De fait, dans la nouvelle situation juridique qui serait créée, l’Iran, pour s’exonérer légalement des contrôles de l’Agence, devrait construire et faire fonctionner de nouvelles installations nucléaires sans aucune assistance extérieure, en utilisant exclusivement de l’uranium extrait de son sol et des éléments combustibles fabriqués en Iran. Pour écarter toutes craintes sur ce dernier point, l’Iran aurait alors intérêt à assortir son éventuel retrait du TNP d’une déclaration selon laquelle il continuerait à appliquer sur une base volontaire les engagements contenus dans ce traité en maintenant notamment sous contrôle de l’AIEA toutes ses installations et matières nucléaires, présentes et à venir. Une telle démarche n’est pas sans précédent. La France, qui n’a rejoint le TNP qu’en 1992, avait exposé dès 1968 aux Nations-Unies à la fois les raisons de principe qui la retenaient d’adhérer au Traité et sa détermination, au nom de la non-prolifération, à se comporter exactement comme un signataire. En même temps, l’Iran serait sans doute enclin à rappeler que tout projet d’attaque contre ses installations placées sous garanties de l’AIEA mettrait fin à l’ensemble de ces gestes de bonne volonté.

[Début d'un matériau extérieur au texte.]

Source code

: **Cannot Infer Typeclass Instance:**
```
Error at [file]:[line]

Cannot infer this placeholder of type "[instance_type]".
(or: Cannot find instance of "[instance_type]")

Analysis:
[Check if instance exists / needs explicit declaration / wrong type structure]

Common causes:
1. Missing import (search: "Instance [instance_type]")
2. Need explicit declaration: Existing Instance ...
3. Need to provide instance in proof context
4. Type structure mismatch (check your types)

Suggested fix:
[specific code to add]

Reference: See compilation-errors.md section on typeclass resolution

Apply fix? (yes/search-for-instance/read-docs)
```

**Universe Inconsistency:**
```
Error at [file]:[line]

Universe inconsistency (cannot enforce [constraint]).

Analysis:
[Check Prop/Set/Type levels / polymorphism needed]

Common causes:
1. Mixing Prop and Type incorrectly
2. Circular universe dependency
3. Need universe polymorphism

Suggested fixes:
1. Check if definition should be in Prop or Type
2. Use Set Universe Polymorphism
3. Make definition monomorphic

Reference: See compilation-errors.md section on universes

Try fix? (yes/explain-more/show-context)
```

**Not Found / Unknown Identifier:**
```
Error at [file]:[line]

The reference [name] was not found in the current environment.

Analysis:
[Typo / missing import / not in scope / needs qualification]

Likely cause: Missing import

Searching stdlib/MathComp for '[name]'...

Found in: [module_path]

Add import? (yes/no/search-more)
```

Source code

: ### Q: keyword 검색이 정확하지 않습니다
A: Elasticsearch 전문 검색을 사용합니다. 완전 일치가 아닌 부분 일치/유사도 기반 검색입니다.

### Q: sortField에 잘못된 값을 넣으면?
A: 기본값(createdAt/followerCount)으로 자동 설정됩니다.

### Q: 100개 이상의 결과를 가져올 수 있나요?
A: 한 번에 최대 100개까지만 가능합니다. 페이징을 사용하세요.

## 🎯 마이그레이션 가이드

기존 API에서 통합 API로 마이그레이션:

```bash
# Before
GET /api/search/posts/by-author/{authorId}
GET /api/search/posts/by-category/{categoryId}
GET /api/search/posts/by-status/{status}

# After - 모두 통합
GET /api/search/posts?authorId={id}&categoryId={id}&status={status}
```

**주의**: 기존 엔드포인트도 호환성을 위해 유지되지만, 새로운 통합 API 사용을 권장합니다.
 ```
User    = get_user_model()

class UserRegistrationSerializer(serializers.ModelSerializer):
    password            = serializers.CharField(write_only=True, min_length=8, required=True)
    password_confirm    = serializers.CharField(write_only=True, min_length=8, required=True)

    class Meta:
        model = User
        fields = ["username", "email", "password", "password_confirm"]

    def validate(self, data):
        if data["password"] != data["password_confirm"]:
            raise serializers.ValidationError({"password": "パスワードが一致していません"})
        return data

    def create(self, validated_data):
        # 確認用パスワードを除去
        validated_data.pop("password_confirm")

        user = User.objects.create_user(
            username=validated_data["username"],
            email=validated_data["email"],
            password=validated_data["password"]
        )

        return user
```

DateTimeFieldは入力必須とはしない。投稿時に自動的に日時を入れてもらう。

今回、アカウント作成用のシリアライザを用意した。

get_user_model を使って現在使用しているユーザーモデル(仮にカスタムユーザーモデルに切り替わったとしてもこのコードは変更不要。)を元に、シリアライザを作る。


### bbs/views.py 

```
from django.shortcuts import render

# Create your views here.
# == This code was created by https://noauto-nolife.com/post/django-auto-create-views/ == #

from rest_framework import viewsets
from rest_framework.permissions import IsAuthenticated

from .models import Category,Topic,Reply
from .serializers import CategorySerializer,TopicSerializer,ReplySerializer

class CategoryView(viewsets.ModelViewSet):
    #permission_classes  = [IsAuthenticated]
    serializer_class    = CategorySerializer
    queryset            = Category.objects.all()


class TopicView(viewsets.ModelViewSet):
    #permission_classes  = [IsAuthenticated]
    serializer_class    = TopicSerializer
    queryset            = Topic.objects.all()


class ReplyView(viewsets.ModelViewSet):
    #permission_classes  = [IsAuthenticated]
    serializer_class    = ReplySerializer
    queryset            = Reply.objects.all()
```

Enfin, dans le fil de tels engagements, l’Iran aurait tout intérêt à déclarer qu’il serait prêt à réintégrer le TNP le jour même où seraient levées les sanctions qui le frappent. Considérant l’importance de ne pas laisser se créer un précédent susceptible d’affecter la cohérence et l’efficacité du dispositif de non-prolifération construit autour du Traité, le risque d’un retrait de l’Iran devrait conduire les principaux membres du groupe P5+1 à faire face à leur responsabilité de gardiens principaux du TNP. Avec un peu de chance, cette perspective pourrait donner à réfléchir au Congrès américain, et contribuer à accélérer la conclusion de l’accord général en cours de discussion avec l’Iran.